Выбранный отрывок:
########################################

И 25 августа в Зандворте Клаус держит в руках письмо, которое приближает потаенную мечту почти к осуществлению. «Дорогой Айси, ты совершенно прав», — так начинает отец, а он никогда еще так не начинал.

Да, сын его убедил, он только что написал Готфриду Берману Фишеру в Берлин, что идея издавать «Иосифа» в Берлине в нынешней ситуации — «чистое безумие». Пора ему, Фишеру, наконец, «осознать положение» и передать издание книги Керидо.

«Только вот, — спрашивает Томас, вторя сомнениям сына, — образумится ли он?» Конфискация дома на Пошингерштрассе ясно показывает, что с родиной во всех отношениях придется распроститься.

И далее добавляет: «Против того, чтобы фигурировать в вашей программе (проспект выглядел весьма заманчиво), я ровным счетом ничего не имею. Сколько можно прикидываться лояльным?» Нетрудно представить себе радостные, не верящие своему счастью глаза Клауса, когда он читает эти строки. Значит, отец действительно, без всяких оговорок, разрешил указать свое имя в числе будущих авторов журнала Die Sammlung!

########################################

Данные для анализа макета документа
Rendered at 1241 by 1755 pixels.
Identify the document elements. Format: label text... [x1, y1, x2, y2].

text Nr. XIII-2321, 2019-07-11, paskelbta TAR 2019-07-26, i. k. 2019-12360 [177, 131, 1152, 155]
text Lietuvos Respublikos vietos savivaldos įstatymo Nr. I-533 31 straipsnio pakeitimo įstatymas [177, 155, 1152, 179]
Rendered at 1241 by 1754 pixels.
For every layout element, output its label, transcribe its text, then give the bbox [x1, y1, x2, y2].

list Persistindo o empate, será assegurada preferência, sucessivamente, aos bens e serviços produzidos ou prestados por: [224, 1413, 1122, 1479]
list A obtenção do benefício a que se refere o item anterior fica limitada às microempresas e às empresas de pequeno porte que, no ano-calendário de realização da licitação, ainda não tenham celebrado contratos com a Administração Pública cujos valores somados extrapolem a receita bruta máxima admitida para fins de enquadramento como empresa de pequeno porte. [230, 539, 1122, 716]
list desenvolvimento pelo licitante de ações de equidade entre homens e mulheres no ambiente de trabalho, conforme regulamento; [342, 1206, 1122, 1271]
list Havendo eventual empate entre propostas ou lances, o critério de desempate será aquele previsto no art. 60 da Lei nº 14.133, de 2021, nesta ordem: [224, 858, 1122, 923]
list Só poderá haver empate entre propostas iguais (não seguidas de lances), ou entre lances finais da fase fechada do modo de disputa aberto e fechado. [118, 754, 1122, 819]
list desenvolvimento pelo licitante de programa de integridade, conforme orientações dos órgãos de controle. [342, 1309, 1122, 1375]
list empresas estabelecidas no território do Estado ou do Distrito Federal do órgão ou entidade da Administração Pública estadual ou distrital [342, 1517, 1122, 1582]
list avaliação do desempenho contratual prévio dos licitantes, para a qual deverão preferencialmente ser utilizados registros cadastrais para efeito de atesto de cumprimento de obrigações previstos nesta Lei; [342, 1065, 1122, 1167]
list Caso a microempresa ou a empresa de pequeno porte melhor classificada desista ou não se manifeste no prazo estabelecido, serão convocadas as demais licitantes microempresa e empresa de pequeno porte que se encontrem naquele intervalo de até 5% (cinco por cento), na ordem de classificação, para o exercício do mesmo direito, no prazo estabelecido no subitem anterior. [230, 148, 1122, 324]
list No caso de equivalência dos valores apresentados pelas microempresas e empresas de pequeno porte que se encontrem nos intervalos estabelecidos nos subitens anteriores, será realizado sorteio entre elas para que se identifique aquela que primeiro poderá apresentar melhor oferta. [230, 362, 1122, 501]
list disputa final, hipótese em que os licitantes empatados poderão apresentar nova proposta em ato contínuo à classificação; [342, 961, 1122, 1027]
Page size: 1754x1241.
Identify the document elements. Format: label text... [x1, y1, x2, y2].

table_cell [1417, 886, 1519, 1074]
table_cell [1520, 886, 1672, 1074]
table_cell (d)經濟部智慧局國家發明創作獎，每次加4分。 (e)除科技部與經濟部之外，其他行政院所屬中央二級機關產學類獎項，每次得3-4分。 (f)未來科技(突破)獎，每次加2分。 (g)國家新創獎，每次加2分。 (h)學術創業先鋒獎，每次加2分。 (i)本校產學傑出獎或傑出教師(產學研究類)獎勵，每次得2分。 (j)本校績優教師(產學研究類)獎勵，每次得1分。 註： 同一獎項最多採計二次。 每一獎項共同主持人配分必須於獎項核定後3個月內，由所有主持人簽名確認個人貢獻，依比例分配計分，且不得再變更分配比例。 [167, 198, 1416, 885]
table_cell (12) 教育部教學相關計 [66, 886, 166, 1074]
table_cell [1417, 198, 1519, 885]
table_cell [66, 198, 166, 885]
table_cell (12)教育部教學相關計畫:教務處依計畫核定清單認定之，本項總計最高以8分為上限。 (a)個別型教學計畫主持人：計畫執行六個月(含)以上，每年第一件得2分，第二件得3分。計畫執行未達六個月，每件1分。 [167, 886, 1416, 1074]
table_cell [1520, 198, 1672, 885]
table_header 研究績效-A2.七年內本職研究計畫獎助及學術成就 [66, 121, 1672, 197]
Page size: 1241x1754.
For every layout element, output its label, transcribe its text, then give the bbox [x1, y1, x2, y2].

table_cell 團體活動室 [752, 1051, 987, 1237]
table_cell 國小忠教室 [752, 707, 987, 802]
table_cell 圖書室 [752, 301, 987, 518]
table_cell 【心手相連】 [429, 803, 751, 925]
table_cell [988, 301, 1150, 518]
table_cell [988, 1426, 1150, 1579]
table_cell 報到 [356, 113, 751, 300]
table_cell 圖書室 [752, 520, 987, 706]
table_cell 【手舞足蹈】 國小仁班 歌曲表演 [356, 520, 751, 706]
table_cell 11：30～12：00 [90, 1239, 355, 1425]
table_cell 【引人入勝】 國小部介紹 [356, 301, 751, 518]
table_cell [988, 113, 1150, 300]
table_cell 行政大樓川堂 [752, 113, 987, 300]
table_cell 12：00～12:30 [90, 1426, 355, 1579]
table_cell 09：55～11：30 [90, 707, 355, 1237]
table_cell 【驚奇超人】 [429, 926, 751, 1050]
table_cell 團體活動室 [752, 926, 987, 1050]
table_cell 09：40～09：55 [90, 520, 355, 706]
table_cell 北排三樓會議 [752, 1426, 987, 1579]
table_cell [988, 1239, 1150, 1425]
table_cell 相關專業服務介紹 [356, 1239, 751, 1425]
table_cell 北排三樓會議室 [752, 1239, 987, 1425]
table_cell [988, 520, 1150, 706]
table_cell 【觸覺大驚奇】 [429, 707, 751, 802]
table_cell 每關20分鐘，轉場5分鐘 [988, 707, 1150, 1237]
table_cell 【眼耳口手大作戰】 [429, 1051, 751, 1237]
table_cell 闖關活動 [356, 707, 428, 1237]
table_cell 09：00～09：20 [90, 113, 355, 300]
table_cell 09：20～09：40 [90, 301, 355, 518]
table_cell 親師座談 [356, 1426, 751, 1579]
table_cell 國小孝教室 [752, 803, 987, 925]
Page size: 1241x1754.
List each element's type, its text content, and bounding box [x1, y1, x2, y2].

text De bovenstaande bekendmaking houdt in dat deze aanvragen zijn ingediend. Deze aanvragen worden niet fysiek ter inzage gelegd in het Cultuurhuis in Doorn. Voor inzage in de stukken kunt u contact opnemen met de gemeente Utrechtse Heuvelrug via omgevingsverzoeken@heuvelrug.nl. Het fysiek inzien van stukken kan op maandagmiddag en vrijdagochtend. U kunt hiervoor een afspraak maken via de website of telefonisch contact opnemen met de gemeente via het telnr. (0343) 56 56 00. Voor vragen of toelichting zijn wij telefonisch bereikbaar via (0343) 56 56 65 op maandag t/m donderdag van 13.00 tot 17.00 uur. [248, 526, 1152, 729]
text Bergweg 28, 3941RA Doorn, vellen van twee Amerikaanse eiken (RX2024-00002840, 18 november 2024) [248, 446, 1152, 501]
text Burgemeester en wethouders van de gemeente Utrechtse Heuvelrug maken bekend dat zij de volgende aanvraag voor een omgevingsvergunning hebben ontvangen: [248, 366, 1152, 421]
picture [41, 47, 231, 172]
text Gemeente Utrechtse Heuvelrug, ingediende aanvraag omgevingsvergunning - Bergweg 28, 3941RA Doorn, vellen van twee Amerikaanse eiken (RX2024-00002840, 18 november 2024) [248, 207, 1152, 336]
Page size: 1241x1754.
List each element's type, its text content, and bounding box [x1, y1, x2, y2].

########################################

Суть задания: Продублируйте дословно часть отрывка о письме отца Клаусу, начиная со слов «И 25 августа» и заканчивая словами «издание книги Керидо.». Эти данные никак не связаны с отрывком.

Результат выполнения:
И 25 августа в Зандворте Клаус держит в руках письмо, которое приближает потаенную мечту почти к осуществлению. «Дорогой Айси, ты совершенно прав», — так начинает отец, а он никогда еще так не начинал.

Да, сын его убедил, он только что написал Готфриду Берману Фишеру в Берлин, что идея издавать «Иосифа» в Берлине в нынешней ситуации — «чистое безумие». Пора ему, Фишеру, наконец, «осознать положение» и передать издание книги Керидо.